We understand the preoccupation with interest rates. We’ve seen quite the increase in rates since the election. The yield on the 10-year U.S. Treasury note is up 50 basis points; quotes on the 30-year fixed-rate mortgage are up roughly as much. A 4.125% quote on a 30-year loan isn’t out of the norm, but then again, neither is a 4.25% quote.

This brings us back to Black Knight’s Mortgage Monitor, which includes commentary on the post-election interest-rate rise. Black Knight notes that the population of refinanceable borrowers has dropped to four million from 8.3 million since early November, matching a low set back in July 2015. 

The good news is that Black Knight tells us that two million borrowers could still save $200-or-more a month by refinancing to realize $1 billion in potential savings. This bad news is this is less than half the $2.1 billion in potential savings that was available just four weeks earlier. The last time the refinanceable population was this small, refinances were 37% lower than in the recent third quarter. 

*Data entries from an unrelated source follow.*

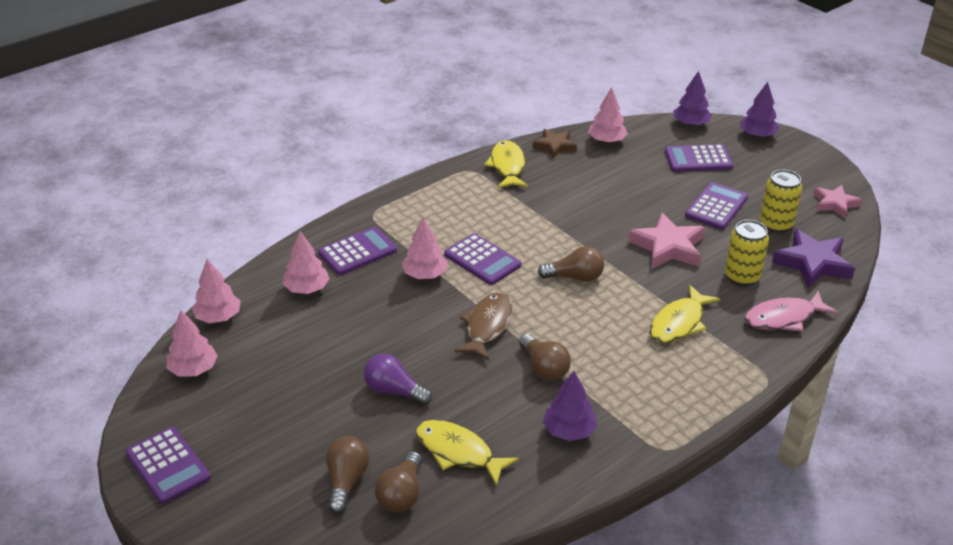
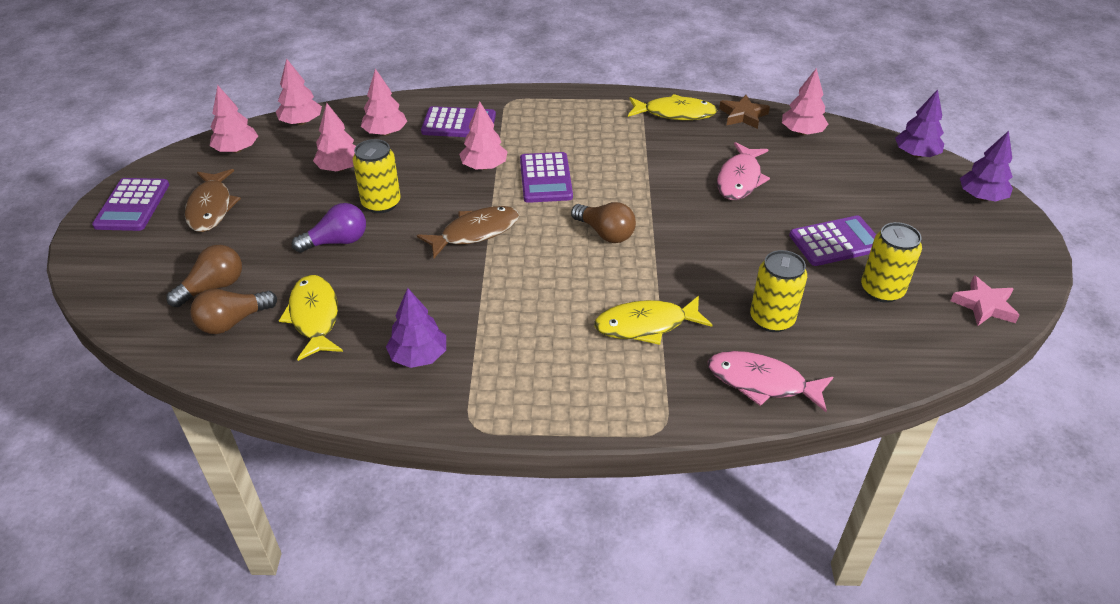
camera: 40 degrees right, 5 degrees up
(246, 426) = (211, 207): none -> brown fish
(311, 336) = (340, 168): none -> pink tree
(386, 344) = (381, 203): none -> yellow can
(394, 391) = (337, 241): purple light bulb -> purple light bulb turned 90 degrees clockwise
(507, 166) = (675, 113): yellow fish -> yellow fish turned 60 degrees clockwise
(544, 368) = (472, 293): brown light bulb -> none
(610, 194) = (740, 179): none -> pink fish
(668, 247) = (731, 253): pink star -> none
(698, 159) = (877, 190): purple calculator -> none
(812, 263) = (871, 349): purple star -> none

We’ve read subsequent commentary on the interest-rate insights provided by Mortgage Monitor. Most of the commentary paints a bleak outlook. It’s bleak because most of the commentary is extrapolation: Rising interest rates lead to lower mortgage volume, both from fewer refinances and from fewer purchases. 

But to simply extrapolate is frequently to engage in faulty reasoning. 

Yes, refinances are down perceptibly over the past month. Purchase activity, however, has held steady. What’s more, purchase activity across the country ticked higher last week, so the MBA tells us.  Housing activity – sales and new-home construction – remains brisk. 

To be sure, refinance activity will languish compared with activity earlier in the year.  But once borrowers acclimate themselves to the new norm – a 4%-plus quote on a 30-year loan – activity should regain momentum. 

What’s more, some mortgage activity could pick up sooner than later. Higher interest rates offer an opportunity to reach out on the risk curve to increase mortgage credit availability. Indeed, the MBA reports that mortgage credit availability rose for the third consecutive month in November. 

The upside to higher interest rates is that they enable lenders to bring more low-credit-score borrowers into the fold. As it is, growth is still slow among lower FICO-score credits, accounting for only 15% of all lending (as compared with 40% from 2000-2006).

Whether mortgage rates rise, fall, or hold steady, the mortgage and housing markets should thrive. We’re not alone in this assessment. Wells Fargo, as the largest mortgage originator, serves as a barometer for the outlook on mortgage lending and housing activity. Since the post-election interest-rate spike, Wells Fargo’s share price has risen 25%.